» **Exercise details**:
Your task is to copy the stretch of lines in the records below that begins with the line containing "神戸中央店(Honda Cars 兵庫)" and ends with the line containing "auf einen solchen Linktausch einlas", exactly as written, with nothing added.

» **Information given**:
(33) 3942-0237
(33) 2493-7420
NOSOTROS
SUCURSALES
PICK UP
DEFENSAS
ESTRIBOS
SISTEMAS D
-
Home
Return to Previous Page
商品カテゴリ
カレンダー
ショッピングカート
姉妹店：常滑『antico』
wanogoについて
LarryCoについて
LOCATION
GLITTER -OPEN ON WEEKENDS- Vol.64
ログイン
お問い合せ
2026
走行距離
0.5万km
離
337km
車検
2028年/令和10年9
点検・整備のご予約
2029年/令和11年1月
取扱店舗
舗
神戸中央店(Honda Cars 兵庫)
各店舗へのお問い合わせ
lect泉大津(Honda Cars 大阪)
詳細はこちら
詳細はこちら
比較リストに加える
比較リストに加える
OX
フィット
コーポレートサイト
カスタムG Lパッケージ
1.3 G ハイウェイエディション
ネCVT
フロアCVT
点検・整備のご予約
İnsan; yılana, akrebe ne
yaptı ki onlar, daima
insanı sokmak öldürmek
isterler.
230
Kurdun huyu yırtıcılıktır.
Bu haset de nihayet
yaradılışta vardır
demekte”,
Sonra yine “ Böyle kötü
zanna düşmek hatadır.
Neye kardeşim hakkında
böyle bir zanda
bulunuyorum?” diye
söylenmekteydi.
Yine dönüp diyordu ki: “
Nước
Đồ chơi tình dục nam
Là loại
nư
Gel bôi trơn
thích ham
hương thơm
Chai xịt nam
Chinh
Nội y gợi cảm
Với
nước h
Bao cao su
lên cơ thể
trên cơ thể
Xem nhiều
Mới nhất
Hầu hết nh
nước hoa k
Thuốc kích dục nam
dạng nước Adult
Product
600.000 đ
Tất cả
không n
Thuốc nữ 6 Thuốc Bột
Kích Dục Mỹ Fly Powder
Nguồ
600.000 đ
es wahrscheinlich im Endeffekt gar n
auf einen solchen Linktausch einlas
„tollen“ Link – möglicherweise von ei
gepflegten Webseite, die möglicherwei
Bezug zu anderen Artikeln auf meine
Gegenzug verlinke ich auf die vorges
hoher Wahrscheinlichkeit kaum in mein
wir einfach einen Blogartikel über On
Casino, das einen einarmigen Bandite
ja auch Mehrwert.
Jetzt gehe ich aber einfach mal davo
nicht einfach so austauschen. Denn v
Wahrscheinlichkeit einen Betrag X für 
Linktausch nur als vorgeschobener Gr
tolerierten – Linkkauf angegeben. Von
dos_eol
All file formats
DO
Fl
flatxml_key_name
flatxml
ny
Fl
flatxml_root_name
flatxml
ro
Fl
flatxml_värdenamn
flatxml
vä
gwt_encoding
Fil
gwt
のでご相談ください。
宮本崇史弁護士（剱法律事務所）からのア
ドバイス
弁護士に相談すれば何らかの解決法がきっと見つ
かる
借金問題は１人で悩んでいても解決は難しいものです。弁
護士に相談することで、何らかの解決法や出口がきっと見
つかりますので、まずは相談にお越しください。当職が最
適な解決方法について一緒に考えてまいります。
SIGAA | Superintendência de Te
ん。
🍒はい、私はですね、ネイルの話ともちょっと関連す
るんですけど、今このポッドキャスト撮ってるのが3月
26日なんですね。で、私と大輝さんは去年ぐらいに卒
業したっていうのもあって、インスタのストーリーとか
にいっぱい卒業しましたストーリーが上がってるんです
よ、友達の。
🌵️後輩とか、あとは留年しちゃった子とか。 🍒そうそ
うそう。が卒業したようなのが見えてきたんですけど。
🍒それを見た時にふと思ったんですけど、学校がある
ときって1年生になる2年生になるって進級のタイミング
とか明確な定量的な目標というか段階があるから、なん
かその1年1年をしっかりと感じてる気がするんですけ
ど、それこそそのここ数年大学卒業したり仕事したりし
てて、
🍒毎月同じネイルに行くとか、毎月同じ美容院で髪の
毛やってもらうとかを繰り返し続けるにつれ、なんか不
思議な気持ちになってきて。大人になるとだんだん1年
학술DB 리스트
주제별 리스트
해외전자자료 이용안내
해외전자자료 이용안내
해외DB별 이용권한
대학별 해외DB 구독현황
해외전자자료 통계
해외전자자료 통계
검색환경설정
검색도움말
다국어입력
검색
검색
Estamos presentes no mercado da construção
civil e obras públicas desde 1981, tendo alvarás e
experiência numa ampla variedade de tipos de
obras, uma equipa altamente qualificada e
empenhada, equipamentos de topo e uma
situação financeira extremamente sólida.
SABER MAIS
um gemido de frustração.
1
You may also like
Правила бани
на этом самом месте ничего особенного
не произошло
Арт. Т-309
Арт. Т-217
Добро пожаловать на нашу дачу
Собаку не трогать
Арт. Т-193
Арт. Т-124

» **Output for this exercise**:
神戸中央店(Honda Cars 兵庫)
各店舗へのお問い合わせ
lect泉大津(Honda Cars 大阪)
詳細はこちら
詳細はこちら
比較リストに加える
比較リストに加える
OX
フィット
コーポレートサイト
カスタムG Lパッケージ
1.3 G ハイウェイエディション
ネCVT
フロアCVT
点検・整備のご予約
İnsan; yılana, akrebe ne
yaptı ki onlar, daima
insanı sokmak öldürmek
isterler.
230
Kurdun huyu yırtıcılıktır.
Bu haset de nihayet
yaradılışta vardır
demekte”,
Sonra yine “ Böyle kötü
zanna düşmek hatadır.
Neye kardeşim hakkında
böyle bir zanda
bulunuyorum?” diye
söylenmekteydi.
Yine dönüp diyordu ki: “
Nước
Đồ chơi tình dục nam
Là loại
nư
Gel bôi trơn
thích ham
hương thơm
Chai xịt nam
Chinh
Nội y gợi cảm
Với
nước h
Bao cao su
lên cơ thể
trên cơ thể
Xem nhiều
Mới nhất
Hầu hết nh
nước hoa k
Thuốc kích dục nam
dạng nước Adult
Product
600.000 đ
Tất cả
không n
Thuốc nữ 6 Thuốc Bột
Kích Dục Mỹ Fly Powder
Nguồ
600.000 đ
es wahrscheinlich im Endeffekt gar n
auf einen solchen Linktausch einlas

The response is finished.